Assuming the chain complex $F$ over $\def\Z{{\bf Z}}\Z/2$ is bounded from below, we are going to construct by induction on $n$ a basis $E_n=A_n⊔B_n⊔C_n$ of $F_n$ with the following properties:

  • $A_n$ is a basis of exact elements in $F_n$;
  • $A_n⊔B_n$ is a basis of closed elements in $F_n$.

For sufficiently small $n$ we have $F_n=0$, which gives $A_n=B_n=C_n=∅$.

If $A_{n-1}$, $B_{n-1}$, $C_{n-1}$ have already been constructed, take $A_n$ to be the image of $C_{n-1}$ under the differential.

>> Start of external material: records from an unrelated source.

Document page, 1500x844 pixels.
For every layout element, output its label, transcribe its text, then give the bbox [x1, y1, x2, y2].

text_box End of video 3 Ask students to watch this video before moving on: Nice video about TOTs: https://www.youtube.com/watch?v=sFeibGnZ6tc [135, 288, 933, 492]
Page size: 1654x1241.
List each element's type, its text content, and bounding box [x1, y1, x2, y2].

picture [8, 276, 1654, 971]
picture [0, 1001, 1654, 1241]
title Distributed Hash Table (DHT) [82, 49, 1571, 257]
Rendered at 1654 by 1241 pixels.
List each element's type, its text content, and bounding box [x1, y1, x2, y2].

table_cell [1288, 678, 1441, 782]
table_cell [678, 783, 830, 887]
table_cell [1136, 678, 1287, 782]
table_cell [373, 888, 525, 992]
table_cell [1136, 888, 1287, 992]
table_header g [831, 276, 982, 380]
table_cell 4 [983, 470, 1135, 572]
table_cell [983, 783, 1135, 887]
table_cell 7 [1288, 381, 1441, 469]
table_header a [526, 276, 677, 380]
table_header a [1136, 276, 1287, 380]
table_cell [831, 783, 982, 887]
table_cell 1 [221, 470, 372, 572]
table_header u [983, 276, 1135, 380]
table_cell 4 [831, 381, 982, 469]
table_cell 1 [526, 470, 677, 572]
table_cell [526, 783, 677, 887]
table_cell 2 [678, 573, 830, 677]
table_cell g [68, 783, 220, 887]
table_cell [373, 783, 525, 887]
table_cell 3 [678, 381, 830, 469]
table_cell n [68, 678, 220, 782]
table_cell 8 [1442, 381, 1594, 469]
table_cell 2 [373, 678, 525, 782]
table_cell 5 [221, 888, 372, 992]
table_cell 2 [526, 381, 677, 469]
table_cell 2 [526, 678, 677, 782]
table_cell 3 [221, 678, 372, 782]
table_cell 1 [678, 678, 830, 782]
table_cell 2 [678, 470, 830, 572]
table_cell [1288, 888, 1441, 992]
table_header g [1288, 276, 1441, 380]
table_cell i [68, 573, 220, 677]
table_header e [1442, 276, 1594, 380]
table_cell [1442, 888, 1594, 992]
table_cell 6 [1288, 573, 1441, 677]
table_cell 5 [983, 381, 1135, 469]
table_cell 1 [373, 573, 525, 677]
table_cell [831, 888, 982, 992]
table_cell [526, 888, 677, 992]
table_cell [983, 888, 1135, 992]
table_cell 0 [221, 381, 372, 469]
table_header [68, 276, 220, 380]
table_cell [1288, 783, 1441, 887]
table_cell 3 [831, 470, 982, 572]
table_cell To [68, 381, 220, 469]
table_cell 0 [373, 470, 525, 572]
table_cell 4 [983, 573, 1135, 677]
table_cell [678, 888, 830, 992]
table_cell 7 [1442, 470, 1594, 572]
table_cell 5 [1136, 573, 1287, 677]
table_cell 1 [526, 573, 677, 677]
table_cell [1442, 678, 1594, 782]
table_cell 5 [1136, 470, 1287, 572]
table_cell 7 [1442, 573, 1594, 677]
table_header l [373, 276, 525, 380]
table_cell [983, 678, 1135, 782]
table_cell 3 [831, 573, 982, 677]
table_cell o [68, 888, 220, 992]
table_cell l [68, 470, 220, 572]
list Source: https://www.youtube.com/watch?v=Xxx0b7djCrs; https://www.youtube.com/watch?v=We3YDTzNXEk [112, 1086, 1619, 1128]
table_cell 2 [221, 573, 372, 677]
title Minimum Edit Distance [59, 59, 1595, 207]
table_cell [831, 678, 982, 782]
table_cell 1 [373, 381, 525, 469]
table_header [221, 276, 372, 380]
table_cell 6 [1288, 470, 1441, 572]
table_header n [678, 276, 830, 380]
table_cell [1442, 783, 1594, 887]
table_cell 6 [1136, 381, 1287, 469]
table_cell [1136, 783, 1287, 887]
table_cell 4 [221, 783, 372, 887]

Then extend $A_n$ to a basis $A_n⊔B_n$ of closed elements in $F_n$ using Gaussian elimination over $\Z/2$. Finally, extend $A_n⊔B_n⊔C_n$ to a basis of $F_n$ using Gaussian elimination again.

Now it is easy to lift $F$ to a chain complex over $\Z$: take the same basis elements and construct the corresponding differentials over $\Z$ as matrices with respect to these bases, where all entries are zero except for the entries corresponding to elements of $C_{n-1}$ mapping to elements of $A_n$, which we take to be 1.